Boy, when Jesus comes back, he’s going to give you such a smack!
August 12, 2008 at 2:45 pm
SFAW – So you accept the claim that Reagan is dead. Not me. I never saw him with a wooden stake through his heart.
August 12, 2008 at 9:39 pm
You think I enjoy Chardonnay? Zut alors! Such swill! No, when I meet with my gay Muslim communist atheist friends, we drink only the finest Château Lafite Rothschild and nibble arugula with our pinkies extended, while mocking the common schmoes who eat “ham-burgers” and drink canned malt beverages. The swine.

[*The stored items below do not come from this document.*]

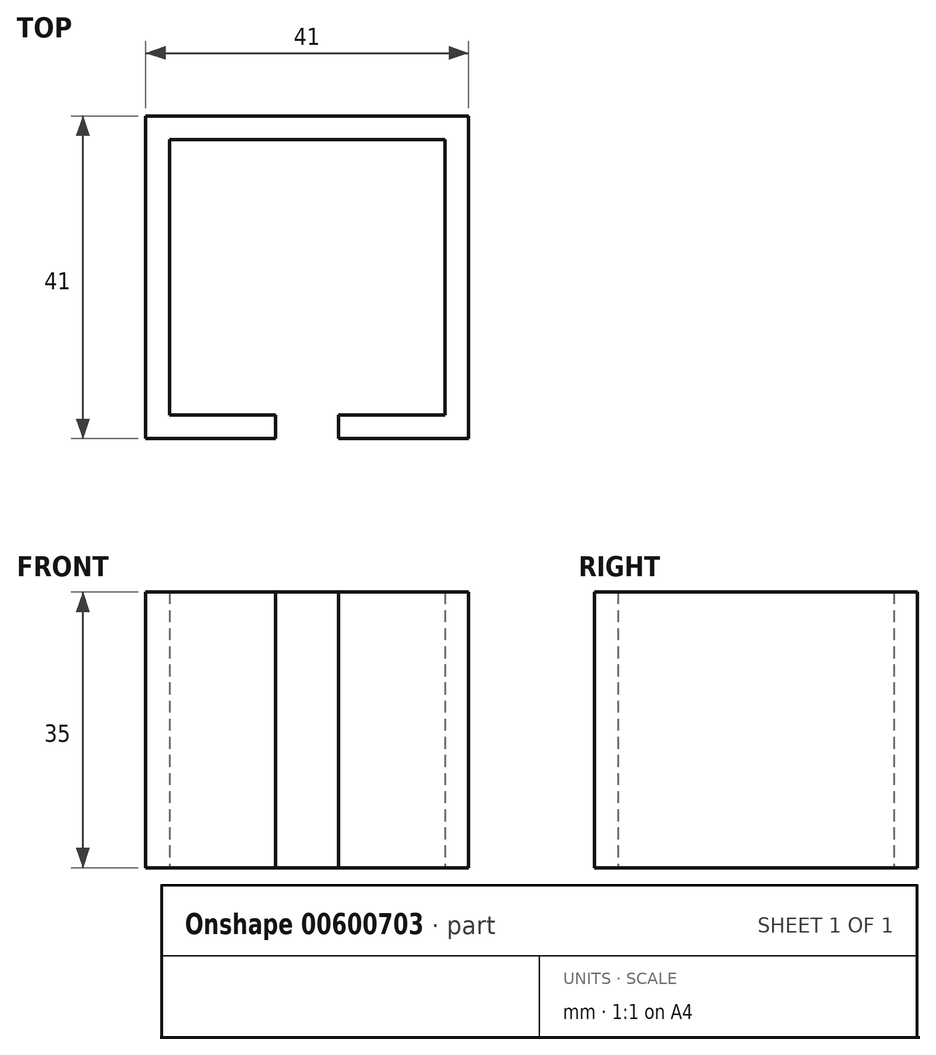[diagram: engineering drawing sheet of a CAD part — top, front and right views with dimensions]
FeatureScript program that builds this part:
annotation { "Feature Type Name" : "Feature", "Feature Type Description" : "" }
export const myFeature = defineFeature(function(context is Context, id is Id, definition is map)
    precondition{}
    {
        {
            var Q0;
            Q0=qCreatedBy(makeId("Top.planeOp"),FACE);
            var sketch = newSketch(context, id + "F0", { "sketchPlane" : qUnion([Q0])});
            skLineSegment(sketch, "E0.bottom", {"start": v(-17.5, 17.5) * mm, "end": v(17.5, 17.5) * mm});
            skLineSegment(sketch, "E0.top", {"start": v(-17.5, -17.5) * mm, "end": v(-4, -17.5) * mm});
            skLineSegment(sketch, "E0.left", {"start": v(-17.5, 17.5) * mm, "end": v(-17.5, -17.5) * mm});
            skLineSegment(sketch, "E0.right", {"start": v(17.5, 17.5) * mm, "end": v(17.5, -17.5) * mm});
            skPoint(sketch, "E0.middle", {"position": v(0, 0) * mm});
            skLineSegment(sketch, "E1.bottom", {"start": v(-4, -5.18) * mm, "end": v(4, -5.18) * mm});
            skLineSegment(sketch, "E1.top", {"start": v(-4, -29.82) * mm, "end": v(4, -29.82) * mm});
            skLineSegment(sketch, "E1.left", {"start": v(-4, -5.18) * mm, "end": v(-4, -29.82) * mm});
            skLineSegment(sketch, "E1.right", {"start": v(4, -5.18) * mm, "end": v(4, -29.82) * mm});
            skPoint(sketch, "E1.middle", {"position": v(0, -17.5) * mm});
            skLineSegment(sketch, "E2.0", {"start": v(20.5, 20.5) * mm, "end": v(20.5, -20.5) * mm});
            skLineSegment(sketch, "E2.1", {"start": v(-20.5, 20.5) * mm, "end": v(20.5, 20.5) * mm});
            skLineSegment(sketch, "E2.2", {"start": v(-20.5, 20.5) * mm, "end": v(-20.5, -20.5) * mm});
            skLineSegment(sketch, "E2.3", {"start": v(-20.5, -20.5) * mm, "end": v(-4, -20.5) * mm});
            skLineSegment(sketch, "E3.trimOffspring", {"start": v(4, -17.5) * mm, "end": v(17.5, -17.5) * mm});
            skLineSegment(sketch, "E4.trimOffspring", {"start": v(4, -20.5) * mm, "end": v(20.5, -20.5) * mm});
            skSolve(sketch);
        }
        {
            var Q0;
            Q0=makeQuery(id+"F0.imprint","IMPRINT",FACE,{"disambiguationData":[TD([[makeQuery(id+"F0.imprint","IMPRINT",EDGE,{"derivedFrom":sQuery(id+"F0.wireOp",EDGE,"E0.bottom")}),1.0]])]});
            extrude(context, id + "F1", {"entities" : qUnion([Q0]), "depth" : 35 * mm, "offsetDistance" : 25 * mm});
        }
    });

August 13, 2008 at 7:17 am
Actually, I think the only people spared the tumult of the ‘Eschaton’ are the 144,000 *virgin* males — 12K from each of the tribes of the Hebrews. Everybody else has to suffer. Inasmuch as they rely on the Apocalypse of St John, thass whut it says therein anyways.
So a lot of them are going to be in a baaad way. And that means all them wymmins too.
August 13, 2008 at 7:20 am
Major, when I meet my Islamofascist buds we durst not drink any filthy *Kaffir* al-kuh-ool. We drink mango juices and smoke the hash-heesh. Must be a different cell.
August 15, 2008 at 5:28 pm
Fortunately for the fundamentalist churches, the vast majority of their adherants have never read the Bible themselves to see that their church’s manic obsession with this “Rapture” isn’t even in the book
Not the rapture, no, but the Revelations to St. John has some seriously weird shit in it. As Kleber notes, it probably was intended to be interpreted just the way it generally is, as tripped-out allegory on contemporary politics. Read it yourself — seems like today’s fundies have got the spirit of the thing about right, if not all the details.
(The Gospels are another story — that they don’t have right at all.)